The high affinity of CHL to form complexes with QM observed here may explain the propensity of CHL to protect the cells from the cytostatic and cytotoxic activity of QM recently reported by us [35]. CHL, thus, may find an application as an interceptor of mutagens [36] that have aromatic structure similar to that of QM or AO. It should be noted that the interceptor affinity of CHL to aromatic carcinogens is comparable to that of substances isolated from green and black tea [37], and appears to be stronger than that of caffeine [26]. Because CHL alone, even at high concentration/doses, is non-toxic to normal cells and organisms, it may be considered as an attractive antimutagenic agent that can be applied in vivo or in vitro. There is an ongoing search for components of natural products that can protect normal cells from mutagens and possibly from the side effects of chemotherapy [38]. CHL, which can be inexpensively obtained in large quantities from green parts of plants or phytoplankton, is one of the leading products that holds promise for use in these applications.

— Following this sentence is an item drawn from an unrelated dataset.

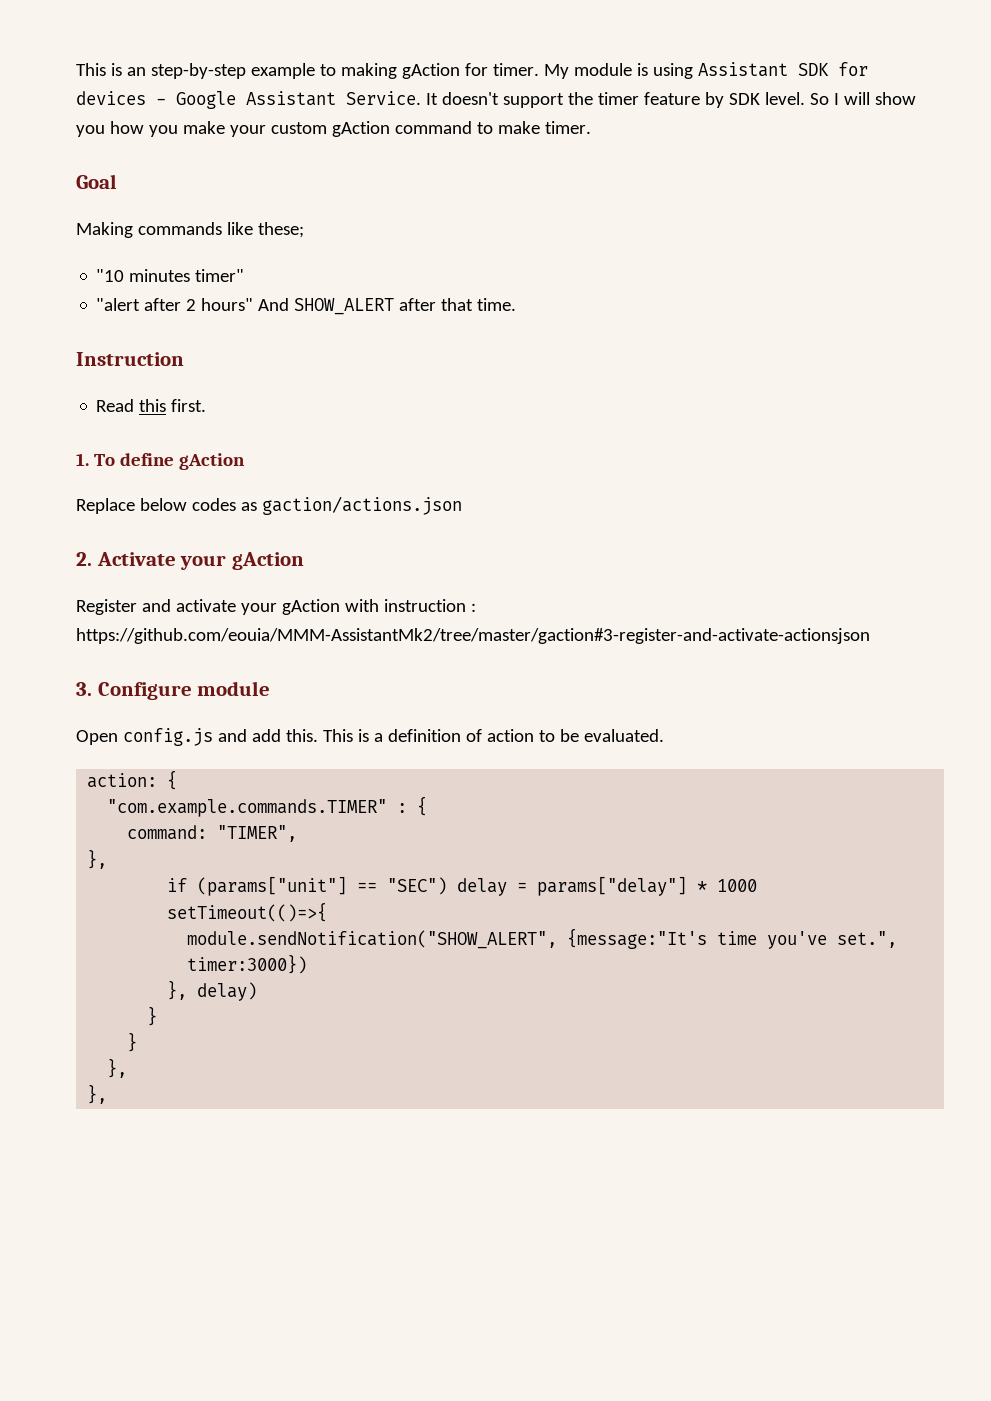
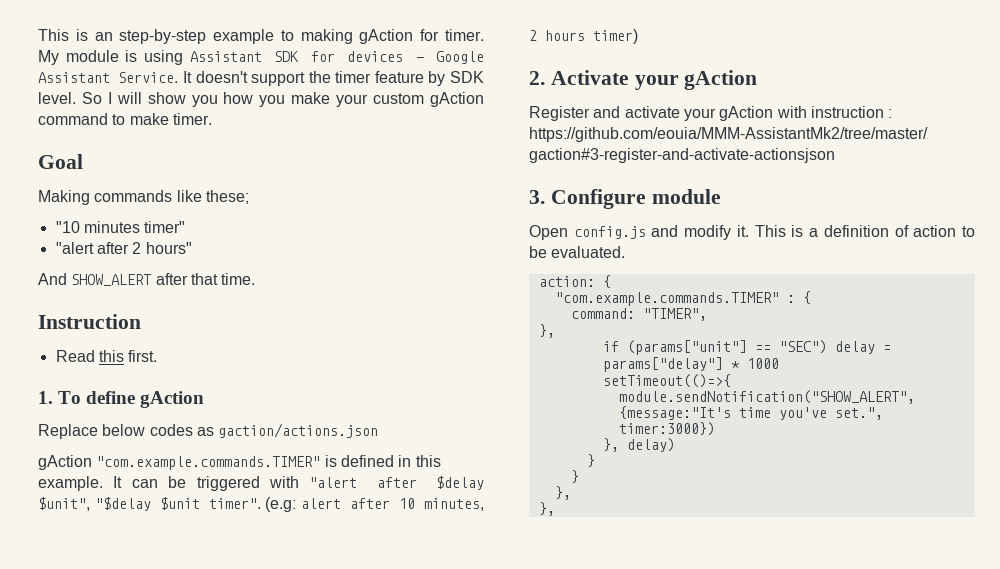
(254, 304) none -> (192, 248) //
(462, 505) none -> [38,455,441,470] [38,476,484,491] [38,497,485,512] [529,29,638,44] // gAction "com.example.commands.TIMER" is defined in this example. It can be triggered with "alert after $delay $unit", "$delay $unit timer". (e.g: alert after 10 minutes, 2 hours timer)
[251,729,318,742] add this. -> [684,225,749,240] modify it.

The ability of CHL to form complexes with Dox should be taken into consideration during treatment of patients with Dox or other drugs of similar structure. Namely, since CHL is the major component of green vegetables and thus may be consumed in large quantity, it has the potential to interact with drugs, especially if taken orally, lowering their effective concentration in free, monomeric form. This propensity of CHL, however, may be exploited for the purpose of detoxifying patients mistakenly administered with an excess of the drug by dialyzing their blood against CHL, e.g. immobilized on insoluble salt-like material, such as CHL–chitosan [39]. Experiments are under way to detect whether carcinogens or Dox that are already bound to their targets in live cells can be removed from the cells by co-incubation with CHL, similar to behavior previously observed with caffeine [40].